Given our obligations to maintain confidentiality and privilege, lawyers must be aware of our heightened responsibilities regarding data privacy and security. Those are obligations that are getting harder and harder to fulfill, however, as we now know that the NSA is perfectly comfortable with intercepting attorney-client privileged communications.
Before you begin thinking you need to cut up your credit cards and only use burner phones and bitcoin and basically live like a character in The Wire, take heed: there are some steps you can take to hide some of your personal and professional online life from prying eyes. Tor (short for The Onion Router) is one of the easiest things you can do to ensure that your travels on the web remain untracked and unfettered.
You hear a lot about how you need to encrypt the data you store and how certain types of sensitive material, such as banking data, is encrypted on its path across the internet. Encryption is great, but encryption alone is not enough, thanks to traffic analysis.
Internet data packets have two parts: a data payload and a header used for routing. The data payload is whatever is being sent, whether that’s an email message, a web page, or an audio file. Even if you encrypt the data payload of your communications, traffic analysis still reveals a great deal about what you’re doing and, possibly, what you’re saying. That’s because it focuses on the header, which discloses source, destination, size, timing, and so on.
A basic problem for the privacy minded is that the recipient of your communications can see that you sent it by looking at headers.
To scramble that header info, you need a set of virtual tunnels like Tor. Tor is pretty conceptually simple. It works by distributing your data and headers over a number of places on the internet. Basically, your header data doesn’t take a direct route. Instead, it goes randomly through a number of relays and no one on the path can figure out where it is coming from and where it is going to end up.
Using Tor is incredibly easy because all you need to know how to do is install a program and use a browser. Just download the version for your OS (Tor is available for Windows, Mac, and Linux) and then install the Tor browser. Then, just do any of the Internet surfing you would like to hide via that browser instead of your normal one. This is probably the simplest way imaginable to protect your privacy — and potentially your client’s privacy — on the Internet. Tor works best when you change some other surfing habits as well. Don’t install browser plug-ins, always use HTTPS (encrypted) versions of websites when possible, and do not open documents within the browser.
Tor has a not entirely unwarranted reputation as the tool of choice for some of the really seedy parts of the internet, such as child pornographers and drug dealers. But Tor is just that – a tool. It is neither good nor bad, morally. It has some very critical and necessary applications that are relevant to attorneys seeking to protect themselves and their clients. Here’s why.
When you use the internet, all your traffic originates from your IP address. A quick internet search will map your IP address to your city, and it is becoming increasingly easier to map that IP address to something as narrow as a street location. However, Tor masks your IP location, which means that you will not accidentally reveal your location if, say, you’ve traveled to meet with a client.

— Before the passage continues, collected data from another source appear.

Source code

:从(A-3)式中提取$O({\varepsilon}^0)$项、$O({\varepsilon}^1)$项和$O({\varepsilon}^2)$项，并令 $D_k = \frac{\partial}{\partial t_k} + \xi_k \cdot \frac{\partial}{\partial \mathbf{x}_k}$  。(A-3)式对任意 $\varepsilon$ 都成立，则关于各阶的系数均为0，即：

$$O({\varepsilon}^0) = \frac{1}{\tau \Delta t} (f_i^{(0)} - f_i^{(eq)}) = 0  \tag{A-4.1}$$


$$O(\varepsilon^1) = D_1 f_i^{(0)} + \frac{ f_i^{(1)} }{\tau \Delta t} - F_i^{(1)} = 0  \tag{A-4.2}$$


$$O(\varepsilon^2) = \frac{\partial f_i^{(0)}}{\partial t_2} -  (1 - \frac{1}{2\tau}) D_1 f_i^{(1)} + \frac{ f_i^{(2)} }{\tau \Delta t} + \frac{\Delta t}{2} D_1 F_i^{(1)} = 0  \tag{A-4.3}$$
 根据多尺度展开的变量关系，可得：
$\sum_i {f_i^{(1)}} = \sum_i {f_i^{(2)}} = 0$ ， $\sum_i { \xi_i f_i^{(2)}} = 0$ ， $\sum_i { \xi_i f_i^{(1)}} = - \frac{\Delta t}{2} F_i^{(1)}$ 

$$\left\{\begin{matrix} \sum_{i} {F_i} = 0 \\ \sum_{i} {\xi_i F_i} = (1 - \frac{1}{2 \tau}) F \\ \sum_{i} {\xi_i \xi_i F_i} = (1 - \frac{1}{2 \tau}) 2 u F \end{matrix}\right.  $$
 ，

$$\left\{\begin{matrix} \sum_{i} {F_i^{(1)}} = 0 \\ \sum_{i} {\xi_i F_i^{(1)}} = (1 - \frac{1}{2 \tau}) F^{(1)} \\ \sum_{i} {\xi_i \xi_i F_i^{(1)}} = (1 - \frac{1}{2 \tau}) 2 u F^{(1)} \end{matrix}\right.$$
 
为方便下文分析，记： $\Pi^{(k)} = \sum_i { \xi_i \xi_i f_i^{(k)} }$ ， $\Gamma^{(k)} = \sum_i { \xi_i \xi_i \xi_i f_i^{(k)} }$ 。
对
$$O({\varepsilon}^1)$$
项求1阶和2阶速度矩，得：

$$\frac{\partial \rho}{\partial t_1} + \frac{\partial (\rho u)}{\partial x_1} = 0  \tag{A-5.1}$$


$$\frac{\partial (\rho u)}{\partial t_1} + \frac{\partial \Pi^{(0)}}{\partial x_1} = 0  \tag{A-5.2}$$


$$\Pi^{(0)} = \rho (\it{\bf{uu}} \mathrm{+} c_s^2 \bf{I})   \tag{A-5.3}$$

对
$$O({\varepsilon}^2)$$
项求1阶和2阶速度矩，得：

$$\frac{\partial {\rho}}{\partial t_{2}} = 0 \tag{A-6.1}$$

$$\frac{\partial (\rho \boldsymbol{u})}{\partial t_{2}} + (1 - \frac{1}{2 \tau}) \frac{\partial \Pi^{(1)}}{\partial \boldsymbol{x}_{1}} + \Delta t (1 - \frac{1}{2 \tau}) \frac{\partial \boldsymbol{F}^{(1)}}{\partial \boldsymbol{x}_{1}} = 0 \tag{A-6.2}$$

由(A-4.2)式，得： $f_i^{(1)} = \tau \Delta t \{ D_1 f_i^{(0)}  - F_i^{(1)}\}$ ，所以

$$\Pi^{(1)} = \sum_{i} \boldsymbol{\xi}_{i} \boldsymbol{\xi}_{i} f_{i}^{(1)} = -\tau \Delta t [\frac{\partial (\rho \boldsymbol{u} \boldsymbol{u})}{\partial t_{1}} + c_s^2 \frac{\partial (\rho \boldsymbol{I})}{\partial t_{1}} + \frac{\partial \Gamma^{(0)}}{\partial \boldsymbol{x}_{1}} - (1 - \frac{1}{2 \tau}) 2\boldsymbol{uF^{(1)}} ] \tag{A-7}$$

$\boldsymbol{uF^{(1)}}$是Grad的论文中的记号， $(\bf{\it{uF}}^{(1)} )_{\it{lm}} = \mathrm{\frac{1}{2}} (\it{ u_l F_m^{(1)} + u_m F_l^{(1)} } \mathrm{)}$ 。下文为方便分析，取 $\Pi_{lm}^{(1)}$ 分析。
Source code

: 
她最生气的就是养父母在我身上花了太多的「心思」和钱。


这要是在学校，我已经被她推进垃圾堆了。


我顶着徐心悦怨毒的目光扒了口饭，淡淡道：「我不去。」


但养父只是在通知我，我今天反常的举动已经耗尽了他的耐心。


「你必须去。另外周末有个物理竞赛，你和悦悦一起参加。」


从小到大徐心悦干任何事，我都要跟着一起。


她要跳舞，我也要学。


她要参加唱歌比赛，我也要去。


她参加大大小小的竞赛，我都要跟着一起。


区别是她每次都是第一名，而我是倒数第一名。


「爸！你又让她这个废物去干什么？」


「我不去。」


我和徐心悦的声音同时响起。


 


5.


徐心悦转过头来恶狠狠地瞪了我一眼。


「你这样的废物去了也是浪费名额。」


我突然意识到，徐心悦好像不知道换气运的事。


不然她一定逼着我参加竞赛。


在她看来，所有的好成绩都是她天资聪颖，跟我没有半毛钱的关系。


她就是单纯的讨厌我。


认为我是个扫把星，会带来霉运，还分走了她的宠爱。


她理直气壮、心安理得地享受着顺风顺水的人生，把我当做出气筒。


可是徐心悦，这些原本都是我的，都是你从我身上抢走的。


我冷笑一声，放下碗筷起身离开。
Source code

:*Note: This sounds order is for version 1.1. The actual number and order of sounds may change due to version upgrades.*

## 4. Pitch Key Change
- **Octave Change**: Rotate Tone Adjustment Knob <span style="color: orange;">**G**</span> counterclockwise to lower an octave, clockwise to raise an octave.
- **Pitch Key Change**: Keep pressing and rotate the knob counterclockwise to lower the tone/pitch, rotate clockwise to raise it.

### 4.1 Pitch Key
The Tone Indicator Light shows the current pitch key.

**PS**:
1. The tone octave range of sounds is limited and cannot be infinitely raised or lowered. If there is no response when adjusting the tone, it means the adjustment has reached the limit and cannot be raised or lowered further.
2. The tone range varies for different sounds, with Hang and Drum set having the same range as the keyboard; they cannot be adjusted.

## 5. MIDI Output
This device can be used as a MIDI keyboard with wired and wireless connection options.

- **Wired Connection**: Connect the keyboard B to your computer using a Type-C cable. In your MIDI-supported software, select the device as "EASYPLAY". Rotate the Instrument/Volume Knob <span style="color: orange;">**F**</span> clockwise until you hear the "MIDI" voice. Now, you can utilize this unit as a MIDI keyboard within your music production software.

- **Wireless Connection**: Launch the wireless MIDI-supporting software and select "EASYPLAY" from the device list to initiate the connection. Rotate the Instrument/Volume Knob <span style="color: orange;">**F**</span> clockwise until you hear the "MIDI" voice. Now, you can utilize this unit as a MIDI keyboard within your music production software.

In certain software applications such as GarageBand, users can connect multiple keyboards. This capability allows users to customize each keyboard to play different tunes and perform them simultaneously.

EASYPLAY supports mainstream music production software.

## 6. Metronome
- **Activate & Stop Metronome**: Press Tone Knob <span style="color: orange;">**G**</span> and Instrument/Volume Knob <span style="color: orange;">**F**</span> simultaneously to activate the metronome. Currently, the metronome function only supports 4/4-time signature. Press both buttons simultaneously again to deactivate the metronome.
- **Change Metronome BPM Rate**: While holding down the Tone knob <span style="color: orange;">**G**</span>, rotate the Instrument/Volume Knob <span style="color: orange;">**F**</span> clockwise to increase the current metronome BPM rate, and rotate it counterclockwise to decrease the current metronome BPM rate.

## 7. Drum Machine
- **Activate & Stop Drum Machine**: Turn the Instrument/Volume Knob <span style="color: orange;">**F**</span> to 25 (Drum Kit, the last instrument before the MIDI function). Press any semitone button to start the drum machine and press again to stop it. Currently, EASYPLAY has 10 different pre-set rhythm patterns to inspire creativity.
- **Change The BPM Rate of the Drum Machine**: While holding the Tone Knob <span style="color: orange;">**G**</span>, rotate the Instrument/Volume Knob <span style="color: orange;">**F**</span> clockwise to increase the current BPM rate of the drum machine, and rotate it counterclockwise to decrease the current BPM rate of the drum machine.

Tor also hides your IP address when you use the Internet to do things like conduct research on a corporation your client may be suing or when you communicate with a government whistleblower. If you represent any clients with national security concerns, Tor is a must-have, as those types of clients are especially vulnerable to the possibility of surveillance. Finally, Tor lets you view websites that may be blocked in your home country. This might not sound like a big deal in America, but if you have traveled somewhere for work that doesn’t allow Facebook, for example, you will immediately see the benefits of being able to circumvent that restriction.
Tor is not without its problems. First, your data has to leave the Tor network for the very last leg of the journey via an exit node. People using Tor voluntarily choose to be an exit node, which means that the government or a hacker could be the last stop on your way out of Tor. The solution to this problem is to make sure to use encrypted (HTTPS) websites for sensitive data on top of using Tor. Next, though the NSA can’t follow how your traffic twists and turns through Tor, they can see that you are using Tor and that may pique their interest in you or your clients. Finally, for maximum security, your clients should be running Tor as well so that their header info is scrambled on any communications they have with you.
Tor is not a great — or necessary — choice for use for your regular surfing, as all the hops across the Internet will slow your traffic down considerably. If you’re just looking at cat gifs or making a dinner date, it is probably overkill (unless you’re that security minded, of course). But when it comes to your obligations to protect your client’s location, safety, and privilege, masking your trail is critical and Tor is an easy way for you to start doing so.